Fork me on GitHub

FileVault Document View (DocView) Format

Overview

FileVault uses a slightly different format than the Document View specified by JCR 2.0. In general all nodes that cannot be serialized as plain directories or as plain files are serialized into DocView XML files. If the node can only be partially mapped to a directory or file, it will be accompanied with a .content.xml containing the residual content.

For example, a full coverage content tree, starting at the node example will be serialized into an example.xml file, using the (FileVault) DocView format.

For example, a sling:Folder node, named libs will be serialized into a directory libs and a libs/.content.xml file, using the (FileVault) DocView format.

Also see the Vault FS article about this.

Deviations from the JCR Document View

Root Element

The root element of the FileVault DocView is always jcr:root no matter of the node name it serializes.
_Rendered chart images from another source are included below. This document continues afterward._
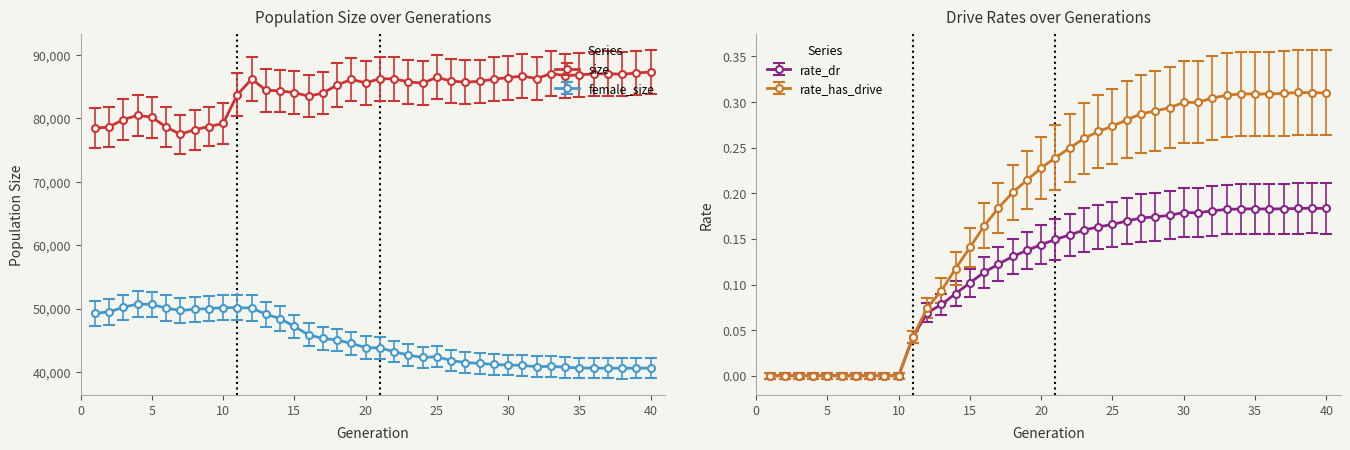

Between 39 and 7, which is larger?

39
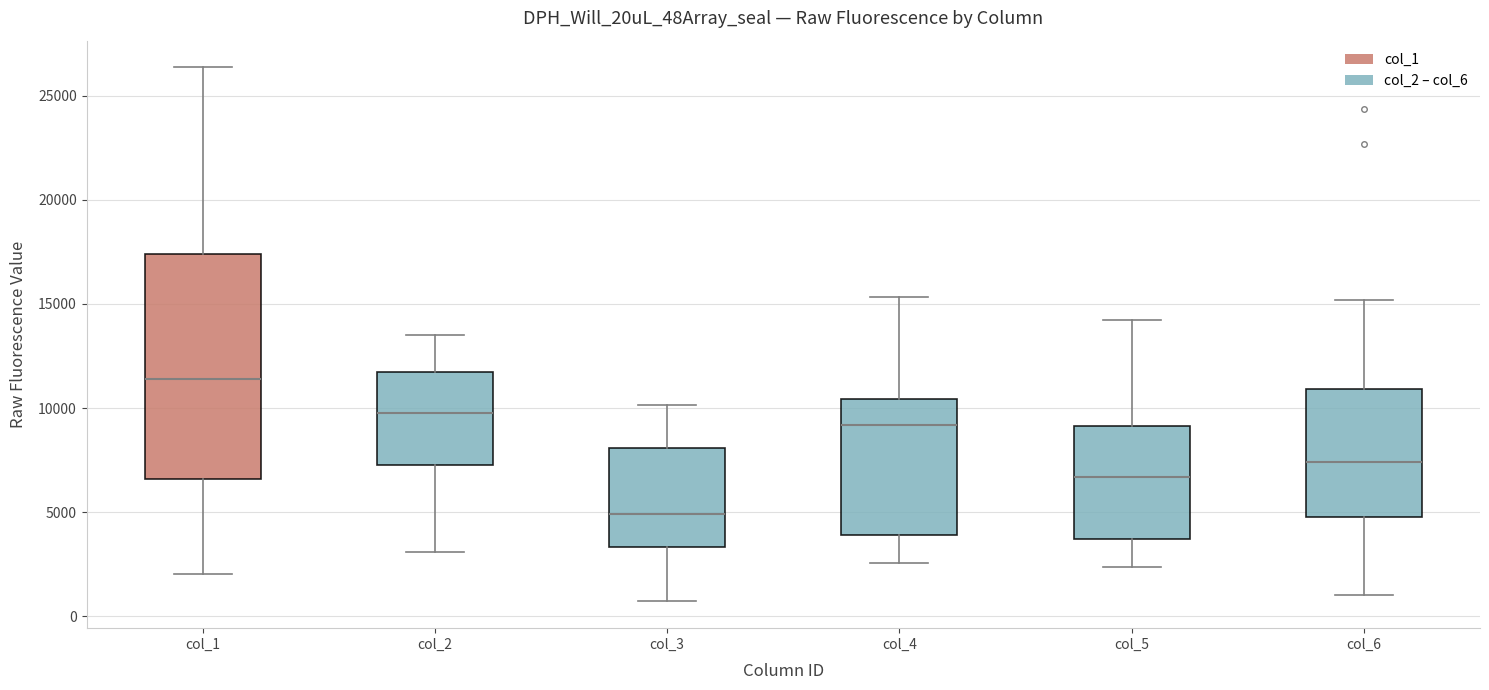

Which box has the lowest median line?

col_3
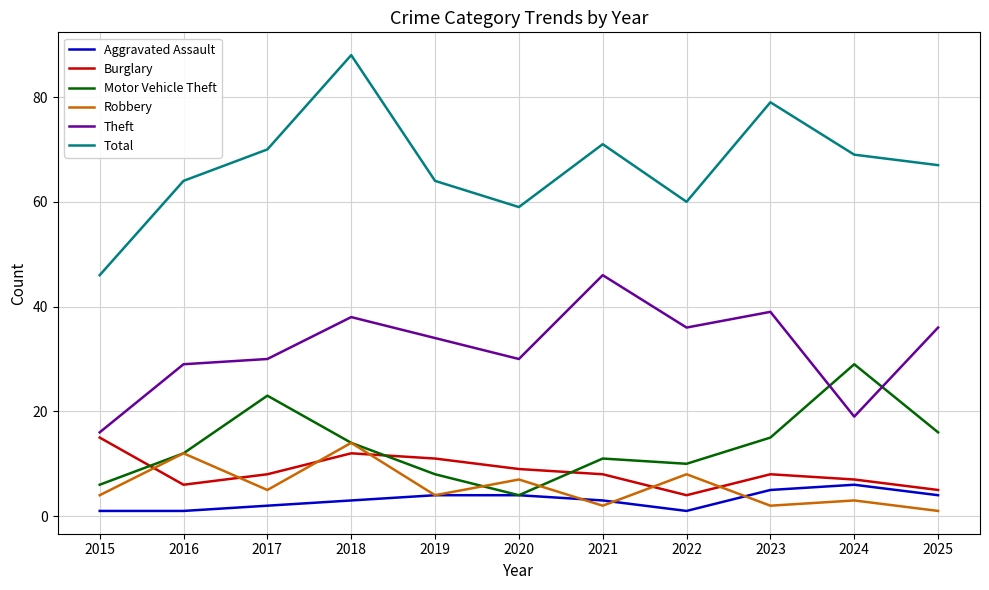

Which series ends up on top after the final intersection of Robbery and Burglary?

Burglary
Because the node name is implicitly given by either the file name or the directory name, it would be redundant to repeat the node name in the document.

Example:

<?xml version="1.0" encoding="UTF-8"?>
<jcr:root xmlns:sling="http://sling.apache.org/jcr/sling/1.0" xmlns:jcr="http://www.jcp.org/jcr/1.0"
    jcr:primaryType="sling:Folder"
    title="Libraries"/>

As by that the filename implicitly sets the root element name, its namespace is also supposed to be declared in the XML in case it is using a prefix. This is similar to all other elements in the XML.

Empty Elements

The deserialization treats empty elements different than the default JCR 2.0 DocView Import, as empty elements never create a new node in the repository but are merely used to define the child node sort order. Nodes/properties below empty elements will never be removed during import (JCRVLT-251)

Property Values

The probably biggest different to the JCR 2.0 DocView is the handling of the property values. All properties are serialized as XML attributes as in JCR, but their values have the property type encoded. The format of the attribute value is:

property-value := [ "{" property-type "}" ] ( value | "[" [ value { "," value } ] "]"

If no type is specified, it defaults to STRING. As types all arguments accepted by PropertyType.valueFromName(String) are valid. This is all strings defined by the constants whose names start with TYPENAME_ in PropertyType and BinaryRef for binary reference values (see below).

Multi-value properties contain the values as comma-separated list enclosed by [ and ]. The special value \0 must be used to for a singleton multi-value property containing only the empty string.

Examples:

Type Value Serialized
String “Hello, world!” “Hello, world!”
Long 42 “{Long}42”
Boolean true “{Boolean}true”
Double[] {1.0, 2.5, 3.0} “{Double}[1.0,2.5,3.0]”

Binary Properties

In contrast to JCR 2.0 DocView binary properties are not supported inline via base64 encoding. Instead either a dedicated .binary file must be used or a regular file aggregate which sets the jcr:content/jcr:data binary property implicitly.

Only for binary values which also implement org.apache.jackrabbit.api.ReferenceBinary the string identifier of the binary reference is optionally given directly inside in a FileVault DocView (JCR-3534). This only happens in case the package property useBinaryReferences is set to true. Package imports use this approach whenever a binary reference property in FileVault DocView XML is found (with property-type = BinaryRef). This only works if the source and the destination repository of the package share the same data store.

Empty binary attributes (with values "{Binary}") will always leave the according property in the repository untouched during import (in case such a property already exists). Every other value for binary properties leads to an exception.

Escaping

The raw attribute value is escaped in order to preserve the special semantics:

Character Escape Sequence Comment
\ \\
, \, Only necessary for multi-value properties
[ \[ Only necessary at the start of single-value properties
{ \{ Only necessary at the start of single-value properties
invalid xml character \uXXXX Unicode code points
<empty string> \0 Only necessary within singleton multi-value properties to indicate an empty string item (JCRVLT-4).

Please note, that this escaping only concerns the raw attribute value. If the value contains characters that cannot be used in XML attributes, like quotes ", the according XML entities need to be used.